He likes to stay behind the scenes, but the man in the know about everything digital television is Mike McCarthy, senior executive vice president of Belo Corp. He has just finished a term as chairman of the National Association of Broadcasters' digital television transition task force, which he created to tackle the many problems broadcasters face. He also serves on the NAB Executive Committee and is a member of the Association for Maximum Television's board of directors.
Wearing all those hats has made McCarthy a respected member of the broadcasting community for nearly 30 years.
"It's because of this range of expertise that I've relied so heavily on Mike throughout my tenure as CEO," says Belo President and CEO Robert Decherd.
"Mike has served our industry with distinction," says NAB President Eddie Fritts. "NAB values both Mike's service to the NAB Board and Executive Committee, and Belo's unmatched commitment to localism and free, over-the-air television."
Says Paul Karpowicz, president of the NAB Television board and vice president of LIN Television. "Mike is a tremendous asset to the NAB board, and it's always nice to talk to someone who knows the inside story on Notre Dame football." Both McCarthy and Karpowicz are graduates of Notre Dame University, South Bend, Ind. Both of McCarthy's children graduated from there, and Karpowicz's children currently attend.
With all his involvement in the industry, McCarthy has his own ideas about how the digital transition should go. So far, it hasn't gone as he thinks it should.
"If we had a chance to start over with the digital transition, I would have treated this as a national industry policy," he says. "We are trying to transition the consumer electronics, television, cable, satellite and intellectual-property industries. They all should have linked arms and moved forward into the digital transition together. I wouldn't have launched the transition without some framework to make that happen."

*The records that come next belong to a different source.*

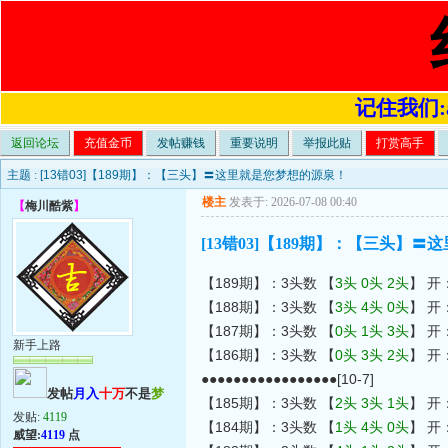
记住我们:a4
返回论坛
充值金币
发帖赚钱
重要说明
举报此贴
打赏高手
主题 :
[13错03]【189期】：【三头】〓这里就是您梦想的源泉！
楼主
发表于: 2026-07-08 00:40
【
梅川酷紫
】
[13错03]【189期】：【三头】
【189期】：3头数 【
3头 0头 2头
】 开
【188期】：3头数 【
3头 4头 0头
】 开
【187期】：3头数 【
0头 1头 3头
】 开
新手上路
【186期】：3头数 【
0头 3头 2头
】 开
●●●●●●●●●●●●●●●●●[10-7]
发帖
月入
十万
不是
梦
【185期】：3头数 【
2头 3头 1头
】 开
发贴:
4119
【184期】：3头数 【
1头 4头 0头
】 开
威望:
4119
点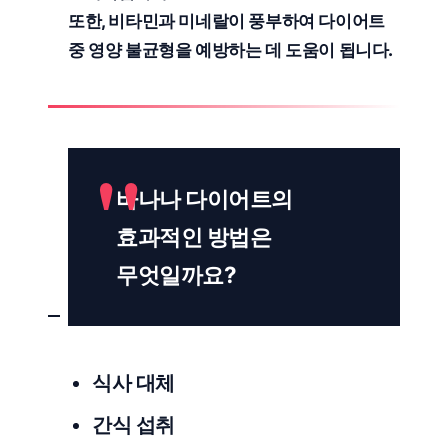
또한,
비타민과 미네랄
이 풍부하여 다이어트
중 영양 불균형을 예방하는 데 도움이 됩니다.
바나나 다이어트의
효과적인 방법은
무엇일까요?
식사 대체
간식 섭취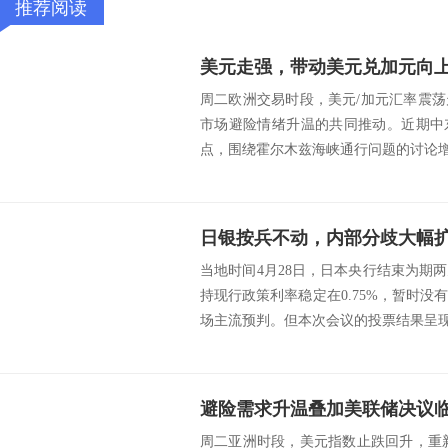
推荐阅读
美元走强，带动美元兑加元向
周二欧洲交易时段，美元/加元汇率震
市场避险情绪升温的共同推动。近期中
点，围绕霍尔木兹海峡通行问题的讨论增加
日银按兵不动，内部分歧大幅
当地时间4月28日，日本央行结束为期
持现行政策利率稳定在0.75%，暂时
场主流预判。但本次会议的投票结果呈现明
避险需求升温叠加美联储决议
周二亚洲时段，美元指数止跌回升，重新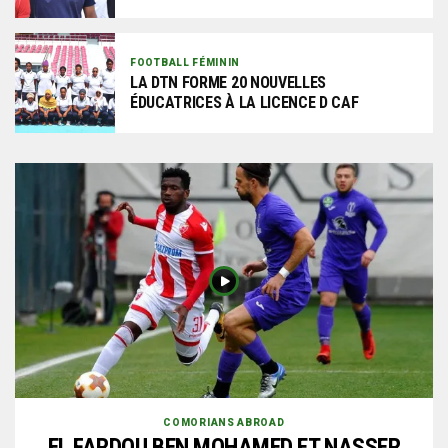
FOOTBALL FÉMININ
LA DTN FORME 20 NOUVELLES
ÉDUCATRICES À LA LICENCE D CAF
COMORIANS ABROAD
EL FARDOU BEN MOHAMED ET NASSER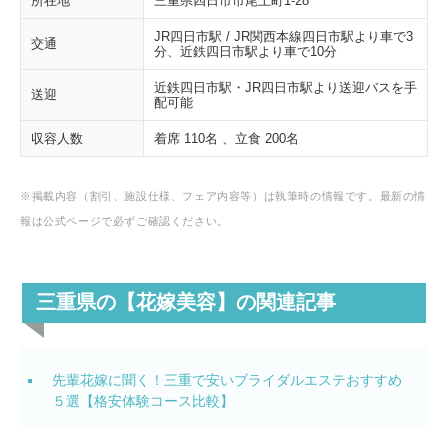
所在地
三重県四日市市尾上町1-28
JR四日市駅 / JR関西本線四日市駅より車で3
交通
分、近鉄四日市駅より車で10分
近鉄四日市駅・JR四日市駅より送迎バスを手
送迎
配可能
収容人数
着席 110名 、立食 200名
※掲載内容（割引、施設仕様、フェア内容等）は執筆時の情報です。最新の情
報は公式ページで必ずご確認ください。
三重県の【花嫁美容】の関連記事
先輩花嫁に聞く！三重で安いブライダルエステおすすめ
５選【格安体験コース比較】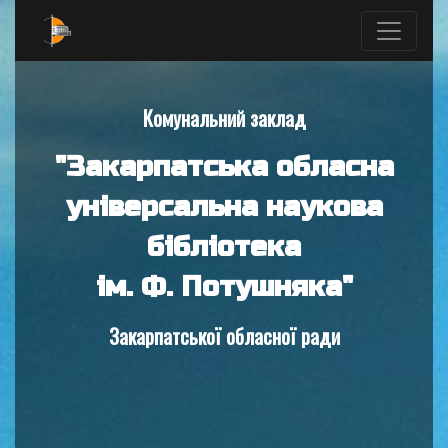
Комунальний заклад
"Закарпатська обласна
універсальна наукова
бібліотека
ім. Ф. Потушняка"
Закарпатської обласної ради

He acknowledges, however, that hindsight is 20/20. "I think it would be nice to have some sort of digital TV czar or czarina," who can set some hard deadlines with authority.
McCarthy approaches all his jobs—top exec at Belo, DTV guru, board member extraordinare—with a thorough understanding of the issues. That's not surprising, given his background.
McCarthy's first real job after graduating from the London School of Economics with a master's degree was as an analyst for the Legislative Reference Service. There he handled issues pertaining to monetary policy and provided research for a range of things, including speeches, testimony, constituent mail and articles.
After a couple years in Washington—with a one-year break for a term in the Army National Guard—McCarthy went to law school. Attending at night part of the time, he worked for the Nixon White House as a speechwriter in the Office of Telecommunications Policy.
Graduating from law school in September 1973, he left government service and joined Washington law firm Dow, Lohnes & Albertson. That job opened the door to a career in media and telecommunications.
He stayed at Dow, Lohnes for 12 years, serving a variety of media clients and working his way up from associate to partner. He left the firm in 1985, after helping his client, then called A. H. Belo Corp., wrap up a $600 million purchase of TV stations from Dun & Bradstreet.
"After eight straight days of 15-hour-per-day negotiations, I got to know the Belo people well," McCarthy says. A year later, he moved his family to Dallas, where he has helped Decherd build a $1.5 billion media company that owns or manages 20 TV stations and employs about 7,250.